Module A (strength training, behavioral intervention)

Module B (intermittent fasting)

Module C Group I (propranolol)

Module C Group II (propranolol)

Arm Description

Patients undergo strength training sessions twice weekly supervised by a licensed and specialized personal trainer via the internet (e.g., remote access) for 6 months. Patients also wear a FitBit device and receive prompts via email or text on a cell phone or other electronic device to incrementally increase physical activity over 6 months.

Patients undergo intermittent fasting for 1 month.
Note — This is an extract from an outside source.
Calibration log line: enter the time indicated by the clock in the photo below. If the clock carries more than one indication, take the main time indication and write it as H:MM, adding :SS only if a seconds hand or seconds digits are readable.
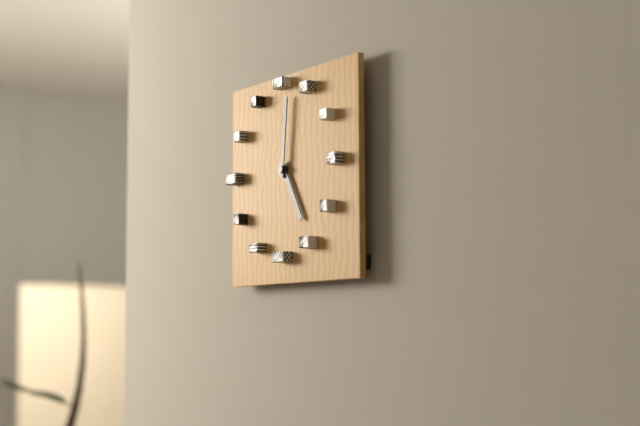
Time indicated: 5:01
This consists of restricting all eating to a consecutive 8-hour time period each day followed by 16 consecutive hours of not eating.

Patients receive propranolol PO BID for 3 months.
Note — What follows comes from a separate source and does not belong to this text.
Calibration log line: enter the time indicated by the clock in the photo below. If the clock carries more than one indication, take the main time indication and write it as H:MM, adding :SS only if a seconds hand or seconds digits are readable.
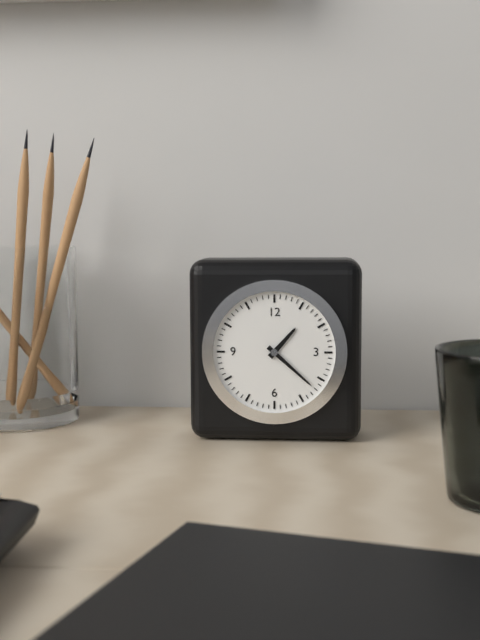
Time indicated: 1:22
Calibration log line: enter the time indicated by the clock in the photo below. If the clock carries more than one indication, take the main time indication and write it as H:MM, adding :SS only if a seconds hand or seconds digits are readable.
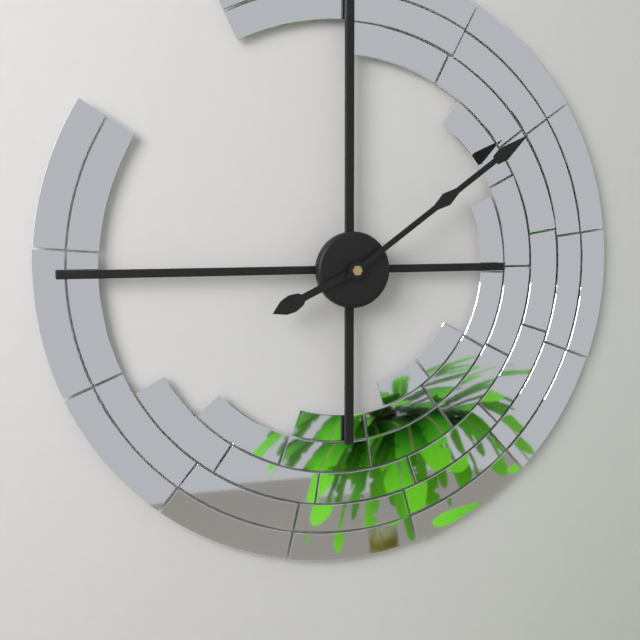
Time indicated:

Patients continue receiving beta-blocker regimen as per SOC for 3 months.

Outcomes

Primary Outcome Measures

Changes in immune cell subsets
Will be assessed by flow cytometry, comparing levels before and after one of three lifestyle interventions (physical exercise, intermittent fasting, beta blocker therapy). Will use a linear mixed model. Since the form of the model is unknown a priori, the power calculations are based on comparing any two timepoints using a two-sided paired t-test. With n=100, we have 80% power (at alpha = 0.05/3) to detect a difference of at least 0.33 standard deviations (SD).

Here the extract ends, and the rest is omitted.